🍒 Chinatown

Vodka, fennel, five-spice lychee, Calpico & citrus — Tiya SF

10 min
Vodka
Coupe
~18%
Tiya, San Francisco
  • Five-spice lychee syrup: steep ½ tsp Chinese five-spice powder in 100ml lychee syrup (from canned lychees) for 20 min. Strain.
  • 40ml vodka
  • 30ml five-spice lychee syrup
  • 20ml Calpico concentrate (diluted 1:4)
  • 2 tbsp fennel fronds, lightly bruised
  • 20ml fresh lemon juice
  • Ice
  • Lychee & fennel frond to garnish

  1. 1
    MuddleLightly bruise fennel fronds with lychee syrup in shaker.
  2. 2
    AddAdd vodka, Calpico, and lemon juice. Fill with ice.
  3. 3
    ShakeShake for 12 seconds.
  4. 4
    Double strainStrain through fine mesh into a chilled coupe.
  5. 5
    GarnishThread a lychee on a pick and rest on the glass. Add a small fennel frond.

About This Drink

SF's Chinatown is America's oldest, and its food traditions (Cantonese, dim sum, roast duck) have absorbed and influenced the city's other immigrant communities for over 170 years. Tiya's Chinatown plays on the shared spice cultures of Chinese and Indian cooking — five-spice powder (star anise, cloves, Chinese cinnamon, Sichuan pepper, fennel seeds) is closely related to garam masala and to the Bengali panch phoron blend. Lychee syrup infused with five-spice gives the drink its distinctive Asian-spice character. Vodka is the neutral carrier. Calpico (Japanese cultured milk drink) adds its trademark lactic sweetness. Fresh fennel adds botanical anise depth.

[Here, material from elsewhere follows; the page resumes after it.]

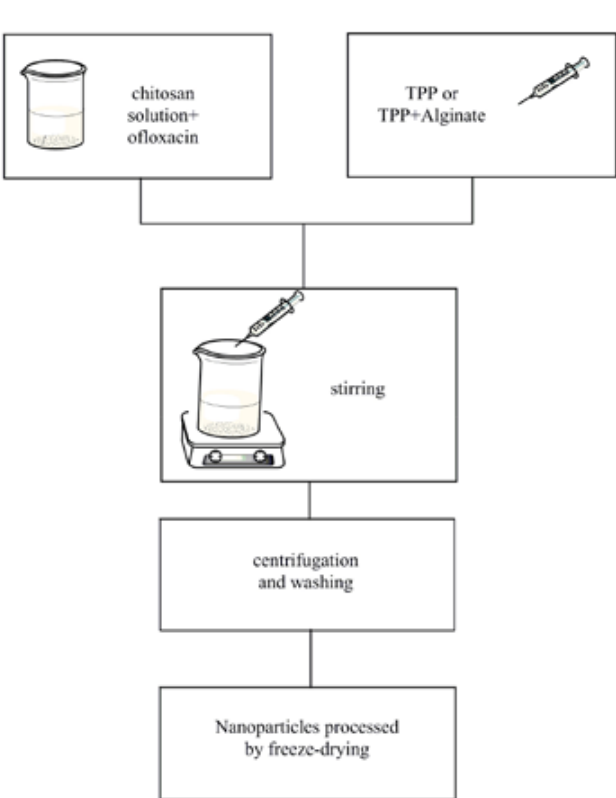
FIGURE 1 - The experimental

The five-spice lychee syrup is the drink's backbone — make it fresh and don't steep longer than 20 minutes or the anise becomes dominant. Calpico/Calpis is widely available at Asian grocery stores and H-Mart. Fresh fennel fronds have a more delicate, green anise flavour than fennel seeds — use the feathery tops, not the bulb.

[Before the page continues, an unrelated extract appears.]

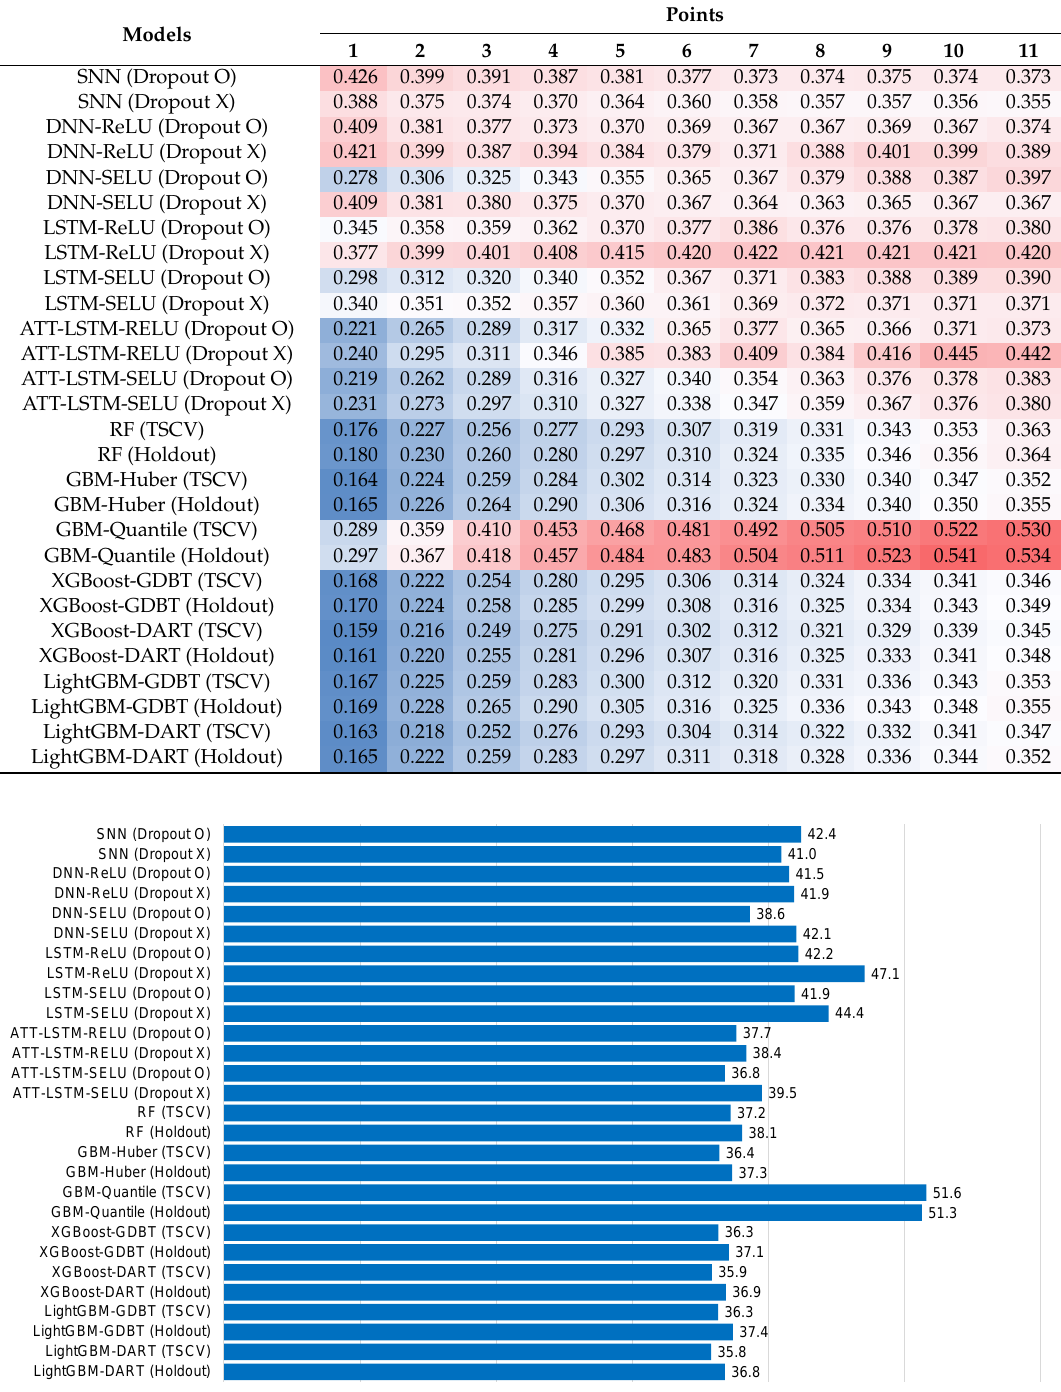
Table 10. Mean absolute error (MAE) distribution for each model of Gosan-ri. A cooler color indicates a lower MAE value, whereas a warmer color indicates a higher MAE value (MJ/m 2 ).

Substitute gin for vodka for a more botanical, complex version.

Served at
Tiya, San Francisco
Spirit
Vodka
Method
Shaken
ABV
~18%
Difficulty
Medium
Restaurant
Tiya
Address
San Francisco, California
Style
Japanese-Indian fusion cocktail bar
Accolades
Featured in SF Chronicle, Eater SF · cocktail destination

Tiya takes the intersecting immigrant histories of San Francisco's Japanese and Indian communities and distils them into a cocktail menu. Each drink is named after a San Francisco neighborhood, building a portrait of the city through layered flavour — yuzu meets curry leaf, matcha meets chai, Calpico meets tamarind. A genuinely original vision in American craft bartending.